As the coronavirus spreads across the globe, election security experts in the United States are starting to warn that an outbreak could impact elections here at home.
"The Coronavirus could have the potential to alter how the 2020 election is administered," says David Levine, an elections integrity fellow at the Alliance for Securing Democracy. "You could see folks who are choosing not to come out to vote. Folks could be fearful, fearful about being able to gather in larger places."
"My concerns with that go to any sort of threat that may hamper people from actually getting to the polls on Election Day," says Thomas Hicks, a commissioner with the U.S. Election Assistance Commission. "If the coronavirus or any other outbreak is causing folks to not show up at the polls, what sort of things can we do to ensure that people still have the right to vote?"
The threat is beginning to catch the attention of chief election officials, but a number of states have yet to begin formulating emergency plans.
Newsy obtained an email from the National Association of Secretaries of State, telling members that if they haven’t made preparations, quote, “it may be helpful to tout your absentee ballot process, online voter registration and other election procedures.”
In California, where the first person in the U.S. tested positive for the virus, the spokesperson for Secretary of State Alex Padilla told Newsy, “We, of course, will monitor any public health alerts from state or federal officials that could impact election administration. Right now there are no indications of any disruptions to California’s March 3, 2020 Presidential Primary.”

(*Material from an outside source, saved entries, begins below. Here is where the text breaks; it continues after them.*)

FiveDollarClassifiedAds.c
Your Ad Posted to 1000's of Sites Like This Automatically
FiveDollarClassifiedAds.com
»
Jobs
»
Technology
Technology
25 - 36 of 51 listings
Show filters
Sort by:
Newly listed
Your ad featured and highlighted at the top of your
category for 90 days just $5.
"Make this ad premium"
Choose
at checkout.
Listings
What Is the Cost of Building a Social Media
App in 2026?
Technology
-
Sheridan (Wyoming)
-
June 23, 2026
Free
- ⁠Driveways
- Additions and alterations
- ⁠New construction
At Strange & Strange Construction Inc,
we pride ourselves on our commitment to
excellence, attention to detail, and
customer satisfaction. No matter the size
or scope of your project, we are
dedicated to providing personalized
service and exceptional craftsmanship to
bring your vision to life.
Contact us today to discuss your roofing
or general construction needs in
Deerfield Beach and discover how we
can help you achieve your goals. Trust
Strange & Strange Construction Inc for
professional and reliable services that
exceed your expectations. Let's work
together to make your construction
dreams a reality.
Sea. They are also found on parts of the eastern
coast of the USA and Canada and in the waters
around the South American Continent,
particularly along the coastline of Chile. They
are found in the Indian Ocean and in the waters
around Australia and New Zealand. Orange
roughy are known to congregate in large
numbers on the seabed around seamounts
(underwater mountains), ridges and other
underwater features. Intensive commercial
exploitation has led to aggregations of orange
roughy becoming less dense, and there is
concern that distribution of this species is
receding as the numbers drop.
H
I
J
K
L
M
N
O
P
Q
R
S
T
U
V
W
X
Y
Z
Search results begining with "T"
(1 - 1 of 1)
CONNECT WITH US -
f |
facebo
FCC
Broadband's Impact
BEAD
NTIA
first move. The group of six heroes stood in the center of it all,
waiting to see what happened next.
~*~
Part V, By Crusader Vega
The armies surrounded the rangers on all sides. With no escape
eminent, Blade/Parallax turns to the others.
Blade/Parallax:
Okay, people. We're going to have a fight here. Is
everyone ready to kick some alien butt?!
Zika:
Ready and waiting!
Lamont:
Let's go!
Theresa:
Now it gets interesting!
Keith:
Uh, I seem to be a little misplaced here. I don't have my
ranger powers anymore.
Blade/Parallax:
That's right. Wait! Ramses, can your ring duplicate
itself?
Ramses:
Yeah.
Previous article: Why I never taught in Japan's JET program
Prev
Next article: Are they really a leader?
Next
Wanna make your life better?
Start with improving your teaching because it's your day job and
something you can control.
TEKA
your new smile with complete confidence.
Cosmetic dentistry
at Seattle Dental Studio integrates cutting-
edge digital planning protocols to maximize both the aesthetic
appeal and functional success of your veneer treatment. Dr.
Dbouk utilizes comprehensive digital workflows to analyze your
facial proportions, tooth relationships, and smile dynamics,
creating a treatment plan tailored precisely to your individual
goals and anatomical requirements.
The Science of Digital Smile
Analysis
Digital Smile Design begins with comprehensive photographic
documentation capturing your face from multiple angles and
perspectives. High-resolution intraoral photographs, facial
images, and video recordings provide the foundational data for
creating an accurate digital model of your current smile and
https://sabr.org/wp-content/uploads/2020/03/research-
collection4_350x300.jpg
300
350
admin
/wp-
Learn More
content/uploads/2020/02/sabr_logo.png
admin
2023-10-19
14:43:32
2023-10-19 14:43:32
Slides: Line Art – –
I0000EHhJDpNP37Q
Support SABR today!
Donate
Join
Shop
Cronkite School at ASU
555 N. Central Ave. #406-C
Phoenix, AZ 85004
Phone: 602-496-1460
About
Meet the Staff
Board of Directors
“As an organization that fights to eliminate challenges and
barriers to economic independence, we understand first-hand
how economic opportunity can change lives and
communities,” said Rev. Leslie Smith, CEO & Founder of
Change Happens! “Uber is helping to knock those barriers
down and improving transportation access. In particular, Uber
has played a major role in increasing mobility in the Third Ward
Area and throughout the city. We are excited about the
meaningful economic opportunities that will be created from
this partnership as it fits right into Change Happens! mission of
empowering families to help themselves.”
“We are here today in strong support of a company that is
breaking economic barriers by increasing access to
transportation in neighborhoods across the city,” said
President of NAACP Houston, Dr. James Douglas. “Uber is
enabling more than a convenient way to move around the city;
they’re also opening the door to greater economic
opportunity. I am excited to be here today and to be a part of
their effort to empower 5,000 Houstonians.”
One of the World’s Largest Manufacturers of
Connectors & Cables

In Washington state, where two people have currently died from the virus, voters cast ballots by mail for the March 10 primary. The secretary of state did not respond to a request for comment. Newsy also spoke to leaders in other states, including West Virginia Secretary of State Mac Warner.
"It's not a general concern or a major concern. It is an item of interest."
Warner says that at the moment, his staff just has too many other things to do, like training poll workers.
"If it were actually to come to West Virginia or the United States in a substantial fashion, then we'd start moving into the actual planning process. But it doesn't make sense right now to plan for something that is a remote possibility," Warner says.
If a particular area was affected, Warner says a precinct location could change, and the governor would declare an emergency in the event of a larger outbreak -- jumpstarting new rules.
He also spoke about Russian disinformation targeting the coronavirus.
"They're saying that the U.S. started it as an economic battle against China and so forth, part of the trade war," says Warner. "Russia is doing this to cause dissension or to cause distrust of the Americans and officials of our government and of our election. I'm sure they will twist it in that regard."
That could also influence voter turnout, so authorities are urging voters to get their information from trusted sources. Hicks tells voters:
"To not have fear, to go out to exercise your rights. And if possible, if you are concerned, request an absentee ballot or try to vote early."